Global union the ITF (International Transport Workers’ Federation) today described POALs lockout decision as “unbelievable, unlawful and practically suicidal.”

ITF president Paddy Crumlin said:

It’s like watching a car crash in slow motion. Do Richard Pearson and Tony Gibson have a death wish for this port? Just when a negotiated settlement was within reach they have trampled on those hopes and issued a lock out notice.

The thugs in this dispute are in the boardroom at POAL: slinging out workers, locking out workers, trying to bring in strikebreakers from outside New Zealand to replace a willing and skilled workforce. Gibson and Pearson beggar belief. It’s like they want to turn this port into a disaster area.

Crumlin was speaking from the ITF’s London headquarters, where the organisation’s Fair Practices Committee (FPC) – a high level group made up of global docker and seafarer union representatives – was planning its response to this latest provocation.

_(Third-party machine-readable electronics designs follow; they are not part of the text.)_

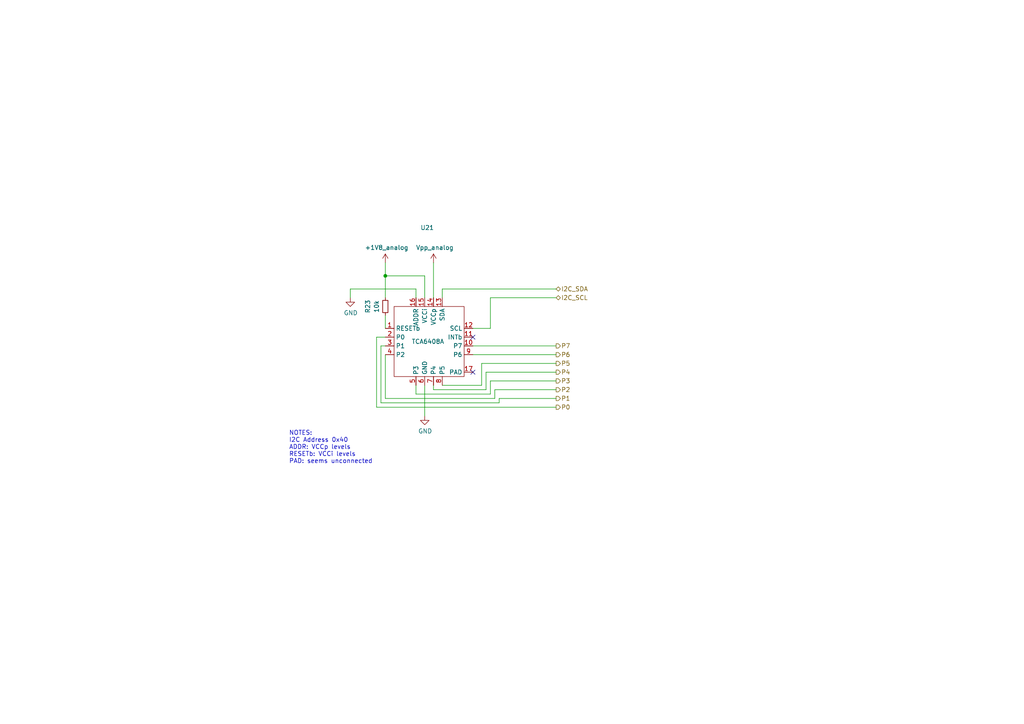
<source format=kicad_sch>
(kicad_sch (version 20230121) (generator eeschema)

  (uuid fe91c4a2-49a0-43ca-813e-11e0b355b5f1)

  (paper "A4")

  

  (junction (at 111.76 80.01) (diameter 0) (color 0 0 0 0)
    (uuid dc6f7346-8723-4e97-a6ba-9785ef526db8)
  )

  (no_connect (at 137.16 107.95) (uuid 2e26526c-904e-477f-980a-253e8e3aef7b))
  (no_connect (at 137.16 97.79) (uuid 3a7ff295-065a-482b-b104-ed2761ef487b))

  (wire (pts (xy 120.65 86.36) (xy 120.65 83.82))
    (stroke (width 0) (type default))
    (uuid 0afef78b-384b-43ea-8769-c4322f3d71e2)
  )
  (wire (pts (xy 161.29 118.11) (xy 109.22 118.11))
    (stroke (width 0) (type default))
    (uuid 0b11c12e-2017-4ec8-bc3b-90afa0faa342)
  )
  (wire (pts (xy 137.16 95.25) (xy 142.24 95.25))
    (stroke (width 0) (type default))
    (uuid 118e7711-ab33-4009-a659-bc0228f183e0)
  )
  (wire (pts (xy 128.27 83.82) (xy 161.29 83.82))
    (stroke (width 0) (type default))
    (uuid 2545dc4f-f73e-47dc-8fc9-1c1401bc4a79)
  )
  (wire (pts (xy 109.22 118.11) (xy 109.22 97.79))
    (stroke (width 0) (type default))
    (uuid 2b84f475-fc2e-4c92-9b98-470fdb92863f)
  )
  (wire (pts (xy 123.19 111.76) (xy 123.19 120.65))
    (stroke (width 0) (type default))
    (uuid 2b86023d-2d5f-4d2a-9c33-22396cdf026c)
  )
  (wire (pts (xy 123.19 80.01) (xy 123.19 86.36))
    (stroke (width 0) (type default))
    (uuid 358b4fff-6d2c-4b2f-9de2-34c1d3832b56)
  )
  (wire (pts (xy 139.7 105.41) (xy 139.7 111.76))
    (stroke (width 0) (type default))
    (uuid 37cbe2fb-d791-4e42-9796-34a62b10e9aa)
  )
  (wire (pts (xy 120.65 111.76) (xy 120.65 114.3))
    (stroke (width 0) (type default))
    (uuid 3cd8a636-1ae4-439a-bc1a-4f1219f7e91d)
  )
  (wire (pts (xy 137.16 100.33) (xy 161.29 100.33))
    (stroke (width 0) (type default))
    (uuid 3e9f1750-152e-4686-9f73-6c1e2bed8787)
  )
  (wire (pts (xy 128.27 86.36) (xy 128.27 83.82))
    (stroke (width 0) (type default))
    (uuid 45965ade-b92f-48cc-acbc-9bd615ed1d61)
  )
  (wire (pts (xy 111.76 80.01) (xy 123.19 80.01))
    (stroke (width 0) (type default))
    (uuid 5946f5ed-cfe9-4012-ae87-a7b15e2c7431)
  )
  (wire (pts (xy 142.24 86.36) (xy 142.24 95.25))
    (stroke (width 0) (type default))
    (uuid 5b91fc5d-8867-428c-81a2-8f07edd30ee9)
  )
  (wire (pts (xy 142.24 114.3) (xy 142.24 110.49))
    (stroke (width 0) (type default))
    (uuid 602be958-f6e8-4c0f-9e61-ed1ace3aea58)
  )
  (wire (pts (xy 110.49 100.33) (xy 110.49 116.84))
    (stroke (width 0) (type default))
    (uuid 607e5ad1-9989-42da-b34e-d05e66e451ea)
  )
  (wire (pts (xy 142.24 110.49) (xy 161.29 110.49))
    (stroke (width 0) (type default))
    (uuid 66360c87-4113-4bb1-8cc9-685a54b270a0)
  )
  (wire (pts (xy 109.22 97.79) (xy 111.76 97.79))
    (stroke (width 0) (type default))
    (uuid 686af98c-fb94-4340-a414-deb4dc5913cb)
  )
  (wire (pts (xy 139.7 111.76) (xy 128.27 111.76))
    (stroke (width 0) (type default))
    (uuid 6afb8d2b-1481-42a7-b175-7b78951da823)
  )
  (wire (pts (xy 111.76 80.01) (xy 111.76 86.36))
    (stroke (width 0) (type default))
    (uuid 7b809414-ce1d-40a3-9e6a-330d15717c80)
  )
  (wire (pts (xy 142.24 86.36) (xy 161.29 86.36))
    (stroke (width 0) (type default))
    (uuid 82dbeee1-51c0-448b-ab6f-c286035221d8)
  )
  (wire (pts (xy 120.65 83.82) (xy 101.6 83.82))
    (stroke (width 0) (type default))
    (uuid 83ac6c40-835e-4790-aec1-6393248ede79)
  )
  (wire (pts (xy 144.78 115.57) (xy 161.29 115.57))
    (stroke (width 0) (type default))
    (uuid 87631a87-ff82-4cb9-9b08-0f9839e48071)
  )
  (wire (pts (xy 111.76 76.2) (xy 111.76 80.01))
    (stroke (width 0) (type default))
    (uuid 88a9dc1f-c8b2-4f6f-ae1c-b572c28c3a09)
  )
  (wire (pts (xy 110.49 116.84) (xy 144.78 116.84))
    (stroke (width 0) (type default))
    (uuid 8a640726-f87a-4c91-b968-554ab8ff1823)
  )
  (wire (pts (xy 143.51 113.03) (xy 161.29 113.03))
    (stroke (width 0) (type default))
    (uuid 922ba046-7013-4d4d-ab4f-b4d6f59497c5)
  )
  (wire (pts (xy 125.73 111.76) (xy 125.73 113.03))
    (stroke (width 0) (type default))
    (uuid 93b318d8-94c1-44ee-94bc-df3977370a43)
  )
  (wire (pts (xy 140.97 113.03) (xy 140.97 107.95))
    (stroke (width 0) (type default))
    (uuid 99120e9a-b70b-49fa-800b-51a649f0877e)
  )
  (wire (pts (xy 143.51 115.57) (xy 143.51 113.03))
    (stroke (width 0) (type default))
    (uuid ae1fe775-f6d6-4519-8462-7ced9ae11d0a)
  )
  (wire (pts (xy 120.65 114.3) (xy 142.24 114.3))
    (stroke (width 0) (type default))
    (uuid b0a9e53d-3437-4740-bbd5-14fb3204e79e)
  )
  (wire (pts (xy 111.76 115.57) (xy 143.51 115.57))
    (stroke (width 0) (type default))
    (uuid c03adc7f-ca0d-4e2f-b1c4-10aa0fb2368d)
  )
  (wire (pts (xy 140.97 107.95) (xy 161.29 107.95))
    (stroke (width 0) (type default))
    (uuid cdb65479-d46e-4250-8f6b-dcb1c55941e5)
  )
  (wire (pts (xy 111.76 102.87) (xy 111.76 115.57))
    (stroke (width 0) (type default))
    (uuid d89d9e5f-f4bb-43b5-a7e9-f73cb7a2dedd)
  )
  (wire (pts (xy 111.76 100.33) (xy 110.49 100.33))
    (stroke (width 0) (type default))
    (uuid d9f1cd7e-9aeb-4f2c-815f-fc3df87ec04b)
  )
  (wire (pts (xy 111.76 91.44) (xy 111.76 95.25))
    (stroke (width 0) (type default))
    (uuid de2efba1-09f3-4882-83ad-ac88b1ba82f9)
  )
  (wire (pts (xy 144.78 116.84) (xy 144.78 115.57))
    (stroke (width 0) (type default))
    (uuid de61d1b9-bf2f-4ce5-84d8-344711c07f42)
  )
  (wire (pts (xy 137.16 102.87) (xy 161.29 102.87))
    (stroke (width 0) (type default))
    (uuid df445cb6-1c63-4cb4-8b2b-e5a75f4c3158)
  )
  (wire (pts (xy 161.29 105.41) (xy 139.7 105.41))
    (stroke (width 0) (type default))
    (uuid e0215ac7-aae6-4b83-b72f-974fd8604b6d)
  )
  (wire (pts (xy 125.73 113.03) (xy 140.97 113.03))
    (stroke (width 0) (type default))
    (uuid e261b219-6faa-4919-81f6-865c61464a3a)
  )
  (wire (pts (xy 125.73 76.2) (xy 125.73 86.36))
    (stroke (width 0) (type default))
    (uuid f7171aaa-50ff-4981-bcd5-05ef208d3b5e)
  )
  (wire (pts (xy 101.6 83.82) (xy 101.6 86.36))
    (stroke (width 0) (type default))
    (uuid fed8dbdc-4d7a-4cd3-9cb7-265e46e33fc7)
  )

  (text "NOTES:\nI2C Address 0x40\nADDR: VCCp levels\nRESETb: VCCi levels\nPAD: seems unconnected"
    (at 83.82 134.62 0)
    (effects (font (size 1.27 1.27)) (justify left bottom))
    (uuid 2dc89a09-9d29-4cdb-807d-0983a658e263)
  )

  (hierarchical_label "I2C_SCL" (shape bidirectional) (at 161.29 86.36 0) (fields_autoplaced)
    (effects (font (size 1.27 1.27)) (justify left))
    (uuid 2e5b87f4-cf39-43b3-b3ac-97d20d845965)
  )
  (hierarchical_label "P4" (shape output) (at 161.29 107.95 0) (fields_autoplaced)
    (effects (font (size 1.27 1.27)) (justify left))
    (uuid 3f13ec7f-8c5e-43a7-803e-00dc871387d8)
  )
  (hierarchical_label "P1" (shape output) (at 161.29 115.57 0) (fields_autoplaced)
    (effects (font (size 1.27 1.27)) (justify left))
    (uuid 443ef659-d9d2-4fbb-97ee-a377e7895135)
  )
  (hierarchical_label "I2C_SDA" (shape bidirectional) (at 161.29 83.82 0) (fields_autoplaced)
    (effects (font (size 1.27 1.27)) (justify left))
    (uuid 51bbf03f-0d87-4cec-a06c-18a4e01a97ad)
  )
  (hierarchical_label "P7" (shape output) (at 161.29 100.33 0) (fields_autoplaced)
    (effects (font (size 1.27 1.27)) (justify left))
    (uuid 5691d06d-f3b3-4070-9b79-26e7f5969deb)
  )
  (hierarchical_label "P5" (shape output) (at 161.29 105.41 0) (fields_autoplaced)
    (effects (font (size 1.27 1.27)) (justify left))
    (uuid 67b7278b-46c0-4f52-8e81-bfd4b30d303a)
  )
  (hierarchical_label "P2" (shape output) (at 161.29 113.03 0) (fields_autoplaced)
    (effects (font (size 1.27 1.27)) (justify left))
    (uuid 754aca80-2e18-48c1-9df3-3ffd422ab689)
  )
  (hierarchical_label "P0" (shape output) (at 161.29 118.11 0) (fields_autoplaced)
    (effects (font (size 1.27 1.27)) (justify left))
    (uuid a8322c57-6d09-46f9-bea7-d70884b10813)
  )
  (hierarchical_label "P6" (shape output) (at 161.29 102.87 0) (fields_autoplaced)
    (effects (font (size 1.27 1.27)) (justify left))
    (uuid f63d4d6f-7b74-454c-96bf-a39c7e66d40e)
  )
  (hierarchical_label "P3" (shape output) (at 161.29 110.49 0) (fields_autoplaced)
    (effects (font (size 1.27 1.27)) (justify left))
    (uuid f67cf08d-d423-4ba0-ba2e-bd605eb1b9ed)
  )

  (symbol (lib_id "power:GND") (at 101.6 86.36 0) (unit 1)
    (in_bom yes) (on_board yes) (dnp no)
    (uuid 19285bec-8e40-4687-b790-e90c37128577)
    (property "Reference" "#PWR033" (at 101.6 92.71 0)
      (effects (font (size 1.27 1.27)) hide)
    )
    (property "Value" "GND" (at 101.727 90.7542 0)
      (effects (font (size 1.27 1.27)))
    )
    (property "Footprint" "" (at 101.6 86.36 0)
      (effects (font (size 1.27 1.27)) hide)
    )
    (property "Datasheet" "" (at 101.6 86.36 0)
      (effects (font (size 1.27 1.27)) hide)
    )
    (pin "1" (uuid bb450f7c-4d90-47e4-b249-430f7aa150a2))
    (instances
      (project "usbadc"
        (path "/7c8a1f8d-8834-4c9b-aaae-1f231e9b09a1/00000000-0000-0000-0000-0000612b1274"
          (reference "#PWR033") (unit 1)
        )
        (path "/7c8a1f8d-8834-4c9b-aaae-1f231e9b09a1/00000000-0000-0000-0000-000060b16d71"
          (reference "#PWR?") (unit 1)
        )
        (path "/7c8a1f8d-8834-4c9b-aaae-1f231e9b09a1/00000000-0000-0000-0000-00006086f2e3"
          (reference "#PWR?") (unit 1)
        )
        (path "/7c8a1f8d-8834-4c9b-aaae-1f231e9b09a1/c969de1a-32a7-4770-b1aa-e527a627ef90/73f3d429-a0b7-4265-ba46-4445bae0de3d"
          (reference "#PWR066") (unit 1)
        )
      )
    )
  )

  (symbol (lib_id "fmc:+1V8_analog") (at 111.76 76.2 0) (unit 1)
    (in_bom yes) (on_board yes) (dnp no)
    (uuid 3a871918-3e9e-4696-8a72-716b3704c452)
    (property "Reference" "#PWR034" (at 111.76 80.01 0)
      (effects (font (size 1.27 1.27)) hide)
    )
    (property "Value" "+1V8_analog" (at 112.141 71.8058 0)
      (effects (font (size 1.27 1.27)))
    )
    (property "Footprint" "" (at 111.76 76.2 0)
      (effects (font (size 1.27 1.27)) hide)
    )
    (property "Datasheet" "" (at 111.76 76.2 0)
      (effects (font (size 1.27 1.27)) hide)
    )
    (pin "1" (uuid 9b06d50a-2d62-4a39-90d6-99103bfe4e7c))
    (instances
      (project "usbadc"
        (path "/7c8a1f8d-8834-4c9b-aaae-1f231e9b09a1/00000000-0000-0000-0000-0000612b1274"
          (reference "#PWR034") (unit 1)
        )
        (path "/7c8a1f8d-8834-4c9b-aaae-1f231e9b09a1/c969de1a-32a7-4770-b1aa-e527a627ef90/73f3d429-a0b7-4265-ba46-4445bae0de3d"
          (reference "#PWR067") (unit 1)
        )
      )
    )
  )

  (symbol (lib_id "fmc:TCA6408A") (at 124.46 99.06 0) (unit 1)
    (in_bom yes) (on_board yes) (dnp no)
    (uuid 3cd5e811-a1ed-4ad1-a5a9-9cd738d506b6)
    (property "Reference" "U21" (at 121.92 66.04 0)
      (effects (font (size 1.27 1.27)) (justify left))
    )
    (property "Value" "TCA6408A" (at 119.38 99.06 0)
      (effects (font (size 1.27 1.27)) (justify left))
    )
    (property "Footprint" "Package_DFN_QFN:QFN-16-1EP_3x3mm_P0.5mm_EP1.45x1.45mm_ThermalVias" (at 124.46 99.06 0)
      (effects (font (size 1.27 1.27)) hide)
    )
    (property "Datasheet" "" (at 124.46 99.06 0)
      (effects (font (size 1.27 1.27)) hide)
    )
    (pin "1" (uuid f93b51b0-d24e-424c-958d-57c748fec3b2))
    (pin "10" (uuid f416b301-4aaf-403a-89b1-ea903661b20f))
    (pin "11" (uuid bf5ca973-7e80-401c-a3b7-5f02dde979a3))
    (pin "12" (uuid 85fbcaa8-3a6d-42b1-bb3a-832c51cce7c8))
    (pin "13" (uuid 1770c677-0f66-47f5-a46c-58e3eb9a4e69))
    (pin "14" (uuid 7d4d8f77-6c2c-4061-a373-8d47c92cb3cb))
    (pin "15" (uuid 2d667154-c8ba-4669-8888-183f340f686f))
    (pin "16" (uuid 8da12c1a-4952-4338-90ff-ab366d73e88f))
    (pin "17" (uuid fbd8d2b2-ad24-4f92-a416-29d82b7fbe47))
    (pin "2" (uuid 9562990c-37b5-47d4-828d-90d68f616d03))
    (pin "3" (uuid d5510fd9-c8f3-4e50-b604-51b1bc6693aa))
    (pin "4" (uuid 97234c85-68b3-4e3a-a9f2-55de08bec04e))
    (pin "5" (uuid 5d2c7579-4a23-47e9-9fd2-a33a9e266ad0))
    (pin "6" (uuid ff72ead8-8275-4aa7-a081-2dceca29a37b))
    (pin "7" (uuid 42badd3b-2188-4243-b8d8-976f56a857f6))
    (pin "8" (uuid 84fefff1-2f73-402a-94cd-69d359af1e04))
    (pin "9" (uuid 340196f5-0e1e-469e-a3e8-d4039ff131fa))
    (instances
      (project "usbadc"
        (path "/7c8a1f8d-8834-4c9b-aaae-1f231e9b09a1/c969de1a-32a7-4770-b1aa-e527a627ef90/73f3d429-a0b7-4265-ba46-4445bae0de3d"
          (reference "U21") (unit 1)
        )
      )
    )
  )

  (symbol (lib_id "fmc:Vpp_analog") (at 125.73 76.2 0) (unit 1)
    (in_bom yes) (on_board yes) (dnp no)
    (uuid 6e9557dd-fc85-4937-a542-eb02a6c926b3)
    (property "Reference" "#PWR032" (at 125.73 80.01 0)
      (effects (font (size 1.27 1.27)) hide)
    )
    (property "Value" "Vpp_analog" (at 126.111 71.8058 0)
      (effects (font (size 1.27 1.27)))
    )
    (property "Footprint" "" (at 125.73 76.2 0)
      (effects (font (size 1.27 1.27)) hide)
    )
    (property "Datasheet" "" (at 125.73 76.2 0)
      (effects (font (size 1.27 1.27)) hide)
    )
    (pin "1" (uuid ed2931e3-cdc5-4f08-825e-db34c95b49bf))
    (instances
      (project "usbadc"
        (path "/7c8a1f8d-8834-4c9b-aaae-1f231e9b09a1/00000000-0000-0000-0000-0000612b1274"
          (reference "#PWR032") (unit 1)
        )
        (path "/7c8a1f8d-8834-4c9b-aaae-1f231e9b09a1/c969de1a-32a7-4770-b1aa-e527a627ef90/73f3d429-a0b7-4265-ba46-4445bae0de3d"
          (reference "#PWR069") (unit 1)
        )
      )
    )
  )

  (symbol (lib_id "Device:R_Small") (at 111.76 88.9 180) (unit 1)
    (in_bom yes) (on_board yes) (dnp no)
    (uuid d1a5aa5f-213f-47ed-b949-ab4a12ee827e)
    (property "Reference" "R23" (at 106.68 88.9 90)
      (effects (font (size 1.27 1.27)))
    )
    (property "Value" "10k" (at 109.22 88.9 90)
      (effects (font (size 1.27 1.27)))
    )
    (property "Footprint" "Resistor_SMD:R_0603_1608Metric" (at 111.76 88.9 0)
      (effects (font (size 1.27 1.27)) hide)
    )
    (property "Datasheet" "~" (at 111.76 88.9 0)
      (effects (font (size 1.27 1.27)) hide)
    )
    (property "Part" "RT0603FRE0710KL" (at 111.76 88.9 90)
      (effects (font (size 1.27 1.27)) hide)
    )
    (property "Manufacturer" "Yageo" (at 111.76 88.9 90)
      (effects (font (size 1.27 1.27)) hide)
    )
    (pin "1" (uuid d0014fba-2614-4f27-a290-58bf83628d27))
    (pin "2" (uuid 53db9bd9-385c-46a9-82da-b4d9174b0d4e))
    (instances
      (project "usbadc"
        (path "/7c8a1f8d-8834-4c9b-aaae-1f231e9b09a1/00000000-0000-0000-0000-000060b16d71"
          (reference "R23") (unit 1)
        )
        (path "/7c8a1f8d-8834-4c9b-aaae-1f231e9b09a1/c969de1a-32a7-4770-b1aa-e527a627ef90/73f3d429-a0b7-4265-ba46-4445bae0de3d"
          (reference "R60") (unit 1)
        )
      )
    )
  )

  (symbol (lib_id "power:GND") (at 123.19 120.65 0) (unit 1)
    (in_bom yes) (on_board yes) (dnp no)
    (uuid dfb1d88d-ed11-48c4-8998-e0f0e85710b2)
    (property "Reference" "#PWR033" (at 123.19 127 0)
      (effects (font (size 1.27 1.27)) hide)
    )
    (property "Value" "GND" (at 123.317 125.0442 0)
      (effects (font (size 1.27 1.27)))
    )
    (property "Footprint" "" (at 123.19 120.65 0)
      (effects (font (size 1.27 1.27)) hide)
    )
    (property "Datasheet" "" (at 123.19 120.65 0)
      (effects (font (size 1.27 1.27)) hide)
    )
    (pin "1" (uuid 363db677-daa8-4fda-b207-13ed24733660))
    (instances
      (project "usbadc"
        (path "/7c8a1f8d-8834-4c9b-aaae-1f231e9b09a1/00000000-0000-0000-0000-0000612b1274"
          (reference "#PWR033") (unit 1)
        )
        (path "/7c8a1f8d-8834-4c9b-aaae-1f231e9b09a1/00000000-0000-0000-0000-000060b16d71"
          (reference "#PWR?") (unit 1)
        )
        (path "/7c8a1f8d-8834-4c9b-aaae-1f231e9b09a1/00000000-0000-0000-0000-00006086f2e3"
          (reference "#PWR?") (unit 1)
        )
        (path "/7c8a1f8d-8834-4c9b-aaae-1f231e9b09a1/c969de1a-32a7-4770-b1aa-e527a627ef90/73f3d429-a0b7-4265-ba46-4445bae0de3d"
          (reference "#PWR068") (unit 1)
        )
      )
    )
  )
)

</source>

He continued:

We are today calling on our members to use all lawful means to convince Auckland’s mayor and council to step in and replace those in the POAL board responsible for these actions with members who are willing to run this important asset properly for the benefit of the city of Auckland and its citizens.

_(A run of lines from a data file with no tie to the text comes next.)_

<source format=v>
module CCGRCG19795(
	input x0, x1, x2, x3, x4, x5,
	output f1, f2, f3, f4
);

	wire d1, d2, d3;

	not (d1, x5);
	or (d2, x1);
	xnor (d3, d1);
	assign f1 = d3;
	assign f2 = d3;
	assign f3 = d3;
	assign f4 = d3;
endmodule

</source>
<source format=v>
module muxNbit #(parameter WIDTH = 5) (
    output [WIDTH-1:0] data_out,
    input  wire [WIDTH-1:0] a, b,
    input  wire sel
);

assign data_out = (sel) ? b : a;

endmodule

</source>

We are also forming an international crisis mission to investigate the management-engineered crisis in POAL and meet with the city’s mayor, as well as further investigating the use of labour supply companies to break strikes and drive down conditions in the ports industry in New Zealand and internationally.

Today’s decision by POAL’s chairman and CEO to crush the hopes and chances of a solution that was so close just yesterday has shown that they are not fit to be running this enterprise. The port of Auckland is community owned. That community has been sold out. Even those who have supported the management so far are now realising that they are defending the indefensible.